DINHEIRO ? Como equacionar o crescimento do PIB com o controle da inflação?

SERAS ? Acho difícil conseguir equacionar. A gente nota hoje um cenário de pleno emprego na construção civil, e vemos as obras serem entregues a um preço cada vez maior. Não é culpa do empreiteiro. Ele não ganha mais quando os custos sobem. No meio da obra, os funcionários pedem aumento, fazem greves, os insumos ficam mais caros e precisamos importar. Mas o governo também não quer que importemos, para privilegiar a indústria nacional. Há uma série de fatores. 

 

DINHEIRO ? Dentro dos pacotes de concessão apresentados pelo governo, a Ecorodovias está interessada em qual?

SERAS ? Estamos olhando para todos os lotes de concessão. Nós somos muito focados estrategicamente. Todas as nossas rodovias têm uma lógica de ligação de polos econômicos importantes.

 

DINHEIRO ? Faz um ano que a Ecorodovias venceu o leilão da BR-101, no trecho que corta todo o Espírito Santo. Até agora as obras não começaram. Por quê?

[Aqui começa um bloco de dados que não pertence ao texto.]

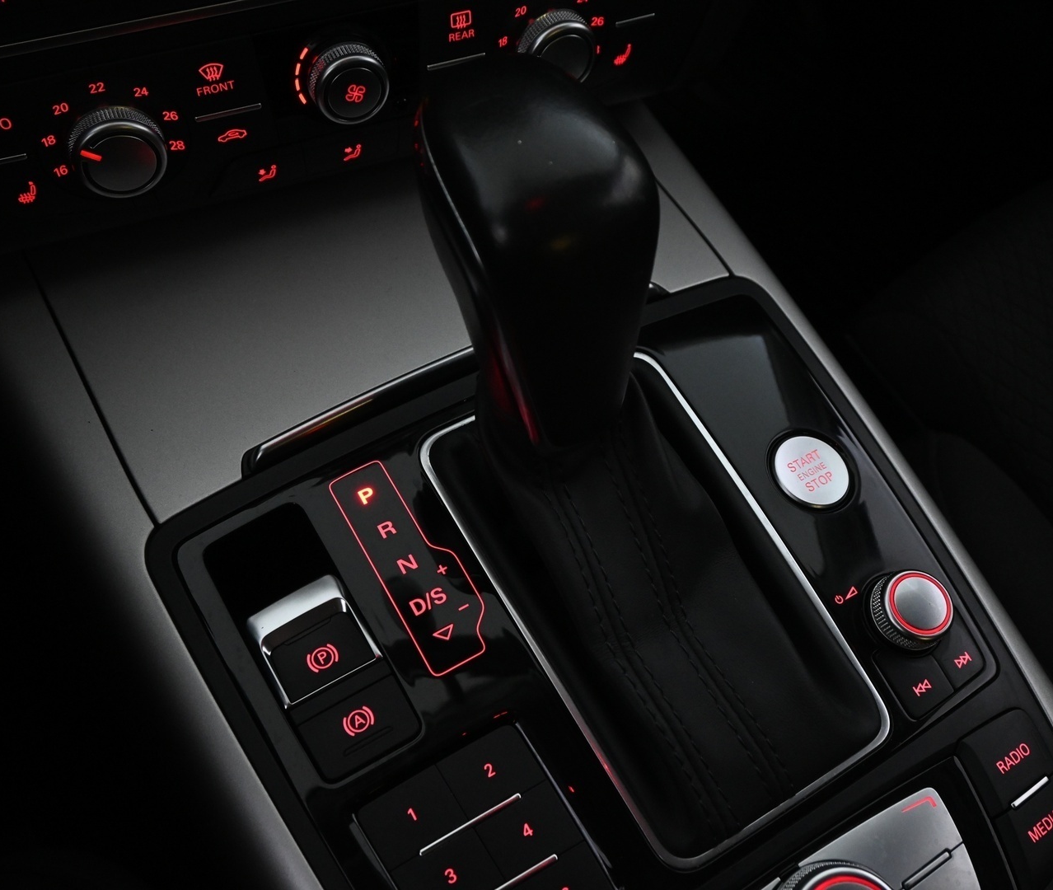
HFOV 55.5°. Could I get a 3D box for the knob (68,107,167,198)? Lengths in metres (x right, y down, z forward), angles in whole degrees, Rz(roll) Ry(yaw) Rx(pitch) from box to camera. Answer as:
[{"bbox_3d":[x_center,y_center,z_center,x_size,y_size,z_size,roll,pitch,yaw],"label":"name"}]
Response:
[{"bbox_3d":[-0.128,-0.091,0.316,0.030,0.030,0.010,-19,56,-16],"label":"knob"}]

SERAS ? Nos preocupa o que está ocorrendo na BR-101. É a primeira vez no setor de concessões rodoviárias no Brasil que se judicializam decisões técnicas, por uma vírgula aqui, um ponto lá. Temos R$ 3 bilhões para investir lá em dois anos. Das mais de 50 concessões já feitas no País, a regra era privilegiar a menor tarifa. Sempre o vencedor do leilão levava o projeto adiante. Agora, o segundo colocado no leilão, se mostrando um mau perdedor, recorre à Justiça para nos impedir de operar. 

 

DINHEIRO ? Quais são as consequências?

SERAS ? Várias. São o não investimento, a continuidade dos acidentes e das mortes naquele trecho de rodovias em péssimas condições e muitas outras. Além disso, gera uma instabilidade jurídica e dúvidas no marco regulatório. Se a moda pegar, todo segundo colocado nos leilões poderá pedir liminares para que o vencedor da licitação não leve. Esse episódio é horrível para o País.

 

DINHEIRO ? O fim do monopólio do Sem Parar, do qual a Ecorodovias é sócia, é um problema para vocês? 

SERAS ? A chegada do sistema AutoEx­presso é muito bem-vinda. Tomara que tenham outras 20 bandeiras nos ajudando a cobrar as tarifas de pedágio. O custo de operar é o mesmo para todas. A cobrança de mensalidade só cobre esses custos.